Warriors From the Mystic Mountain: Design Epiphany

I had, until recently, a major design problem with Warriors.  Namely, special abilities.

In a Kung Fu game, you need special abilities.  Whether it’s your “Mighty Iron Fist Kung Fu,” or your “Fury of Nine Tigers Technique,” you gotta have them.  That’s a fun, awesome thing about kung fu.  (It’s something that both Exalted and Weapons of the Gods do totally totally right.)

In a hard core crunchy gamist-angled game, you need special abilities, so people can choose from a shopping list and customize their characters for awesome effectiveness, and make combats interesting and different.  (The success of the previously name-dropped games in this application is debatable, with points both pro and con.)

Anyway, writing up lists and lists of special abilities is hard.  There’s a lot of them, they have to be balanced, and for me, the biggest barrier is knowing where to begin.  Everytime I’ve tried to write such a game, I’ve pretty much given up in the anxious terror of inertia.  That’s why writing Awesome Adventures was so helpful for me; it’s a lighter game, so I could get straight to the writing and figure out a thing or two about wrting games.

Anyway, what I figured out I needed to do is organize the abilities better.  I came up with ten categories while pondering this.  So instead of having to come up with, say, thirty different abilities out of the blue, I only have to come up with three for each category.  And I find that now I’m thinking about it like this, categorically, I’m having a lot more inspiration, and the ideas are coming to me easier.

So the benefit to me, as a designer, is that it compartamentalizes my design, and breaks up the huge task into smaller, easily handled tasks.  This is an amazingly good thing.

Also, I’m hoping that there will be a benefit here in play, since these categories correspond to character play niches.  If one wants to play a mook destroyer, taking out hordes of lesser enemies, one needs only to look at the Crowd Control martial styles, rather than digging through the description of every single ability to see if it’s useful or not.  I hope this will be a play advantage over the previously mentioned games.

Anyway, here’s the ten categories:

Offensive:  Focuses on boosting damage and attack rolls, making sure your attacks are successful and potent.

Defensive:  Focuses on boosting defense rolls and withstanding damage, resisiting enemy attacks, and staying in the fight.

Crowd Control:  Attacks focusing on dealing with mooks and hordes of lesser enemies.

Area Control:  Focuses on moving enemeis or preventing their movement, and aiding the battle on a strategic level.

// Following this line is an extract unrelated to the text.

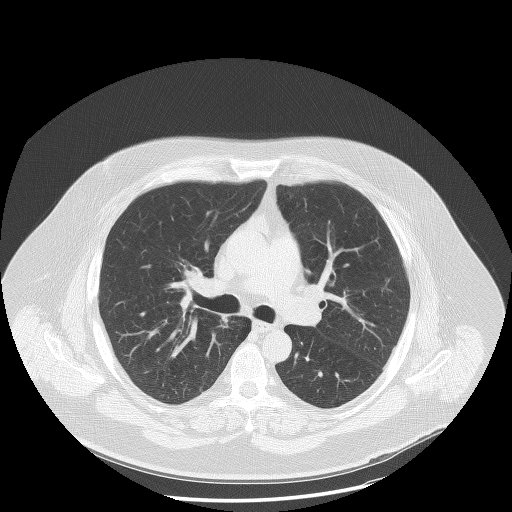
Axial slice from a low-dose chest CT screening exam. Second screening round (one year after baseline). Lung window (W 1500 / L -600 HU). Lung (sharp) reconstruction kernel (BONE). Slice 48 of 132 in the series. 512 × 512 image matrix, field of view 430 × 430 mm. Male, age 58 years at enrolment. Former smoker at enrolment.
Lesion marked by an expert reader, bounding box <208,305,242,348> (left, top, right, bottom; pixels). No non-calcified nodule or mass ≥4 mm was recorded by the screening reader at this exam. Lung cancer was diagnosed 471 days after this screen (after the third annual screen): squamous cell carcinoma, NOS, right upper lobe, moderately differentiated (G2), stage IA (AJCC 6th edition), 18 mm at pathology.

Support:  Abilities that increase one’s own capabilities or improve the abilities of others.  Buffing.  Possibly includes Chi management.

Recovery: Mid battle healing, minimize effects of enemy attacks.

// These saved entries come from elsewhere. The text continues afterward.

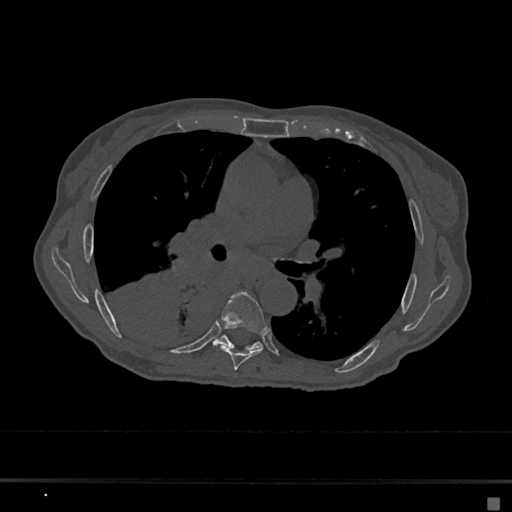
CT including the spine, one axial slice. Position 401 of 797 along the scan axis. Bone window (W 1800 / L 400 HU). 0.5 mm slice thickness. 512 × 512 image matrix. Patient: female, 68 years. Case-level facts recorded for this patient, not image findings: primary cancer: renal.
Structures marked on this image (semi-automatic segmentation, software-assisted and operator-edited):
- T6 vertebra: bounding box [x1, y1, x2, y2] px = [219, 291, 268, 370]
- T7 vertebra: [215, 336, 262, 351]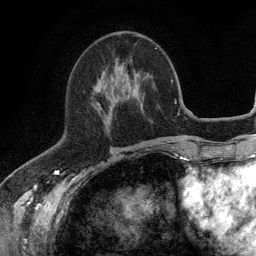
Breast MRI (dynamic contrast-enhanced), one axial slice. Slice 48 of 134 in the series (ordered by position). Cropped to one breast. Dynamic contrast-enhanced series, time point 2 of 6 at this slice position (early post-contrast). 3 T. TE 2.8 ms, TR 7.5 ms. 256 × 256 image matrix, field of view 175 × 175 mm. Female patient.
Annotated regions visible in this slice (semi-automatically segmented with operator editing):
- enhancing-tissue mask used for the functional tumour volume (all voxels passing the contrast-enhancement thresholds inside the analysis volume; usually the tumour): box from (x=96, y=72) to (x=139, y=120) px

Interference:  Debuffs.  Abilities that hinder enemies and impede their ability to act effectively.

Denial:  Focuses on negating the effects of enemy techniques and stles, possibly draining enemy chi or negating enemy buffs.

Utility:  Tricks, magical spells, with a primary focus on non-combat applications, but with possible combat benefits.

Movement: Focuses on allowing the character to quickly move between areas and get to (or away from) the fight.)